Balades en Bretagne : circuit Camaret - Pen Hir
Impossible de rester insensible au nom de Camaret. Non que les filles y soient plus délurées qu’ailleurs, ni les mœurs de son curé plus débridées*. Le succès de Camaret est évidemment ailleurs et tient en trois atouts majeurs : le charme de son port, ses monuments emblématiques et son prodigieux environnement naturel, dominé par les impressionnants empilements de grès du site de Pen Hir. Pour s’y rendre, c’est simple, il suffit d’aller là-bas, tout au bout de la presqu’île de Crozon...
D’une longueur totale d’environ 18 km, le circuit proposé ici permet, au départ du port de Camaret, de rejoindre l’anse de Kerloc’h, puis de découvrir, en suivant le sentier côtier, la pointe de Portzen, la pointe de la Tavelle, la pointe de Pen Hir et les Tas de Pois, la plage de Pen Hat, la pointe du Toulinguet et la pointe du Grand Gouin. Appareil photo indispensable pour les images, et superlatifs nécessaires pour les commenter !

### CONSIGNE
Répondez aux questions suivantes sur l'extrait consacré au circuit Camaret - Pen Hir :
1. Quelle est la longueur totale du circuit ?
2. D'où part le circuit ?
3. Au bout de quelle presqu'île faut-il se rendre pour rejoindre Camaret ?

### DONNÉES FOURNIES
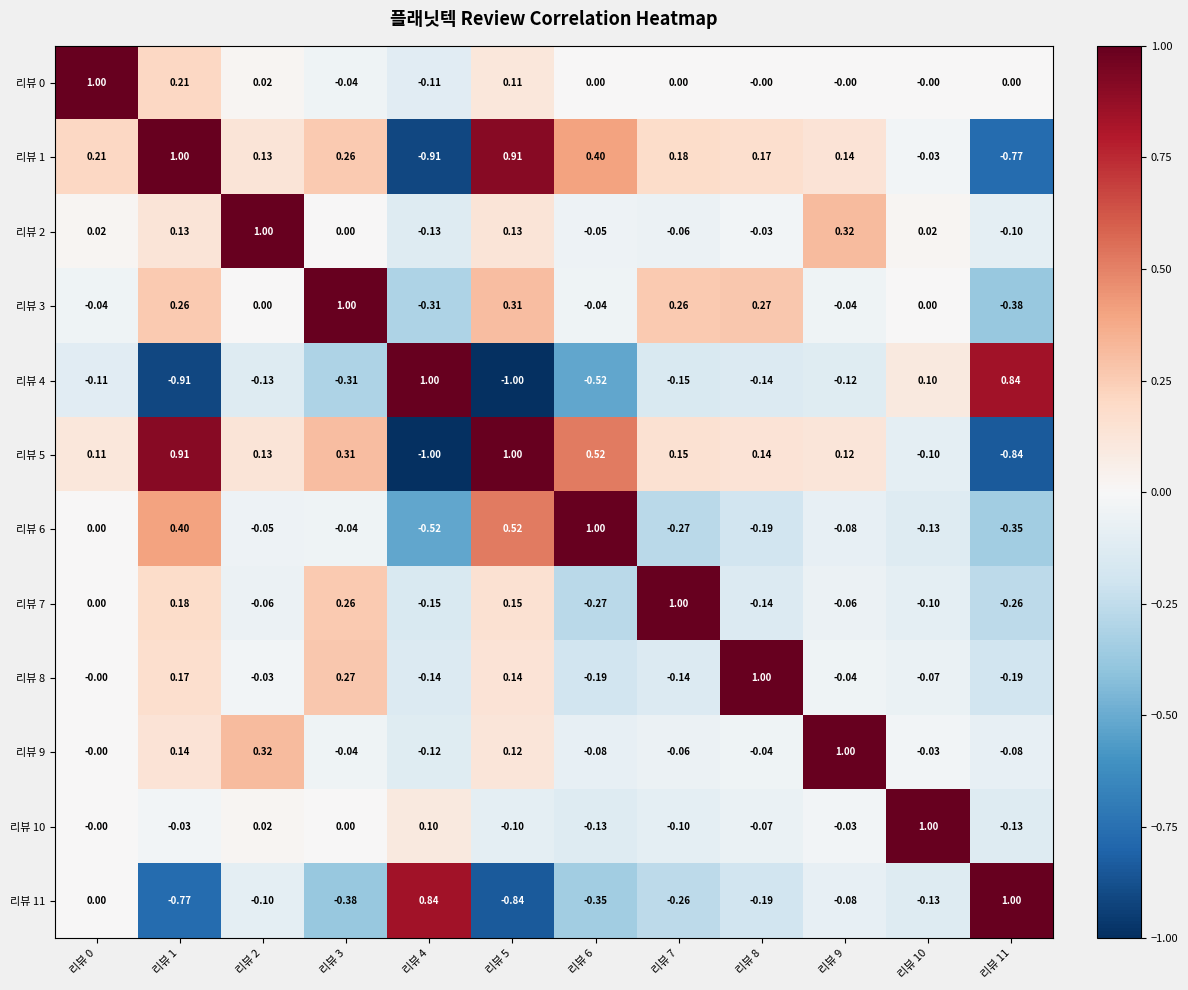

Is the value of 리뷰 8 at 리뷰 7 greater than the value of 리뷰 10 at 리뷰 0?

No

### CORRIGÉ
1. Environ 18 km.
2. Du port de Camaret.
3. La presqu'île de Crozon.